Un Booker a stelle e strisce?
Il Booker Prize, uno dei più prestigiosi premi letterari britannici, si ritrova ancora una volta al centro di una controversia. La longlist di quest’anno, che comprende 13 romanzi, vede ben sei autori americani in lizza, un numero che ha suscitato polemiche tra gli osservatori britannici. La preoccupazione principale riguarda la possibile dominanza di autori americani, che sembrerebbe sempre più marcata nel panorama letterario del premio. Il Booker, istituito nel 1969, era inizialmente riservato ad autori britannici, irlandesi, dei Paesi del Commonwealth e dello Zimbabwe. Nel 2014, gli organizzatori hanno ampliato i criteri di ammissione, aprendo le porte a qualsiasi opera scritta in lingua inglese. Questa apertura ha indubbiamente contribuito ad ampliare l’orizzonte del premio, ma ha anche sollevato dubbi sulla sua identità e sulla sua capacità di rappresentare appieno la diversità letteraria internazionale.

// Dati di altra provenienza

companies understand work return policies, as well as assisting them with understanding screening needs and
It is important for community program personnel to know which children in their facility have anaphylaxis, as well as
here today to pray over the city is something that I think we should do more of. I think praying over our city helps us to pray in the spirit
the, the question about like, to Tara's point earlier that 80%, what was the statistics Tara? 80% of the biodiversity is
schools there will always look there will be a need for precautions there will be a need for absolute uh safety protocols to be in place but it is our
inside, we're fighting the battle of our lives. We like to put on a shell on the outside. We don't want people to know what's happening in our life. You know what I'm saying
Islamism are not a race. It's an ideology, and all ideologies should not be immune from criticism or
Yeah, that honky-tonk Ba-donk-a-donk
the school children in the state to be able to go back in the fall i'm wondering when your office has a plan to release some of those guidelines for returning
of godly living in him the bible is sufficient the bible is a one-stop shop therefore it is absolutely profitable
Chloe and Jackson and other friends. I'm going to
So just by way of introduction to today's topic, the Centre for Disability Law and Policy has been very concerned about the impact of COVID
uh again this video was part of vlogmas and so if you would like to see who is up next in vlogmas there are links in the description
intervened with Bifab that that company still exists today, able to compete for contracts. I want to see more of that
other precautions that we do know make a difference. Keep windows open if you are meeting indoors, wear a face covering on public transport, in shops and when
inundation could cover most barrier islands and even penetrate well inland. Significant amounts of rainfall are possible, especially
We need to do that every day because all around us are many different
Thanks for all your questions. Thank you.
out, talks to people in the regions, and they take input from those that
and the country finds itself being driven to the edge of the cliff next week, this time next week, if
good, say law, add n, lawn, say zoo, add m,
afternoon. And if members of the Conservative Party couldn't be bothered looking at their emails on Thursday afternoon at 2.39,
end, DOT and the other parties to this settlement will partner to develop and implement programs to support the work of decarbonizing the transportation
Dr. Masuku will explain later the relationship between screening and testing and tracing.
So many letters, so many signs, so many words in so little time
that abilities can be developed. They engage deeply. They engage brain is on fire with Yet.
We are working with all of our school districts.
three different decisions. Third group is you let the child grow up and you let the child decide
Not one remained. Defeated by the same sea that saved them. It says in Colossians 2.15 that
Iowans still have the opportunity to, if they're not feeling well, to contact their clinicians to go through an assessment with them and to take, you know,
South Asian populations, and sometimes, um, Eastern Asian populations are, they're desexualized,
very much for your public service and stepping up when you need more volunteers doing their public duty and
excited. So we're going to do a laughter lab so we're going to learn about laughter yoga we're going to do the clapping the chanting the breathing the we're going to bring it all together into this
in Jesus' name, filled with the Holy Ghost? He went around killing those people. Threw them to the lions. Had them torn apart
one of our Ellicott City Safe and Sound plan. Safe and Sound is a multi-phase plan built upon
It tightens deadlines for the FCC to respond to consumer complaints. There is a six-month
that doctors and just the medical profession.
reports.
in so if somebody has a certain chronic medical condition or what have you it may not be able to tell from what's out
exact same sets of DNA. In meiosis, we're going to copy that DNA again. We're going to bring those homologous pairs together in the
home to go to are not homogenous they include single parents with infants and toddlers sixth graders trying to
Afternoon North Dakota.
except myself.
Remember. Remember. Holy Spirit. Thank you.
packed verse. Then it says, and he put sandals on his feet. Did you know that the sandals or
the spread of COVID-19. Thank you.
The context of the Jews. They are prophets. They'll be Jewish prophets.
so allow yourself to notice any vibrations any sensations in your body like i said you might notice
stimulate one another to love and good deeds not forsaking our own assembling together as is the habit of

Una coorte di voci globali
Nonostante le polemiche, la giuria del premio, presieduta dal ceramista e scrittore Edmund de Waal, ha sottolineato la ricchezza e la diversità della longlist. “La lista di quest’anno comprende una coorte di voci globali, voci forti e voci nuove”, ha dichiarato de Waal. Tra gli autori americani in lizza, spiccano Percival Everett con “James”, una rivisitazione del classico “Huckleberry Finn” dal punto di vista dello schiavo liberato Jim, Rachel Kushner con “Creation Lake” e Richard Powers con “Playground”. Oltre agli autori americani, la longlist comprende due britannici: Samantha Harvey con “Orbital”, un romanzo che racconta un giorno nella vita di sei astronauti sulla Stazione Spaziale Internazionale, e Sarah Perry con “Enlightment”, una storia d’amore infelice ambientata in una città inglese. A completare la lista, troviamo autori di diverse nazionalità: Hisham Matar, con doppia cittadinanza libica e britannica, con “My Friends”, un romanzo basato sulla storia vera di un agguato di uomini armati nel 1984 contro una manifestazione davanti all’ambasciata di Tripoli a Londra; Rita Bullwinkel con “Headshot”, ambientato nel mondo della boxe femminile; Claire Messud con “This Strange Eventful History”, una saga di famiglia che esplora la storia coloniale della Francia; Tommy Orange con “Wandering Stars”, che racconta l’impatto della colonizzazione su una famiglia di nativi americani; Yael van der Wouden, la prima olandese nella storia del premio, con “The Safekeep”; Colin Barrett, irlandese, con “Wild Houses”; Charlotte Wood, australiana, con “Stone Yard Devotional”; e Anne Michaels, canadese, con “Held”.
Un premio in bilico tra tradizione e globalizzazione
Il Booker Prize si trova quindi a dover affrontare una sfida delicata: conciliare la sua tradizione britannica con la sua crescente apertura alla globalizzazione. La forte presenza di autori americani nella longlist di quest’anno solleva interrogativi sulla capacità del premio di rappresentare appieno la diversità letteraria internazionale. La giuria avrà il compito di selezionare i sei finalisti in settembre, e il premio da 50 mila sterline sarà assegnato il 12 novembre in una cerimonia a Londra. Sarà interessante vedere se il premio premierà un autore americano, confermando la tendenza verso una maggiore presenza transatlantica, o se sceglierà un autore di un’altra nazionalità, dimostrando la sua capacità di abbracciare la diversità letteraria in tutte le sue sfumature.
Un premio in evoluzione
Il Booker Prize è un premio in continua evoluzione, che riflette i cambiamenti del panorama letterario internazionale. L’apertura a autori di qualsiasi nazionalità ha sicuramente ampliato l’orizzonte del premio, ma ha anche sollevato dubbi sulla sua identità e sulla sua capacità di rappresentare appieno la diversità letteraria. Sarà interessante vedere come il premio si evolverà in futuro, e se riuscirà a trovare un equilibrio tra la sua tradizione britannica e la sua crescente apertura alla globalizzazione.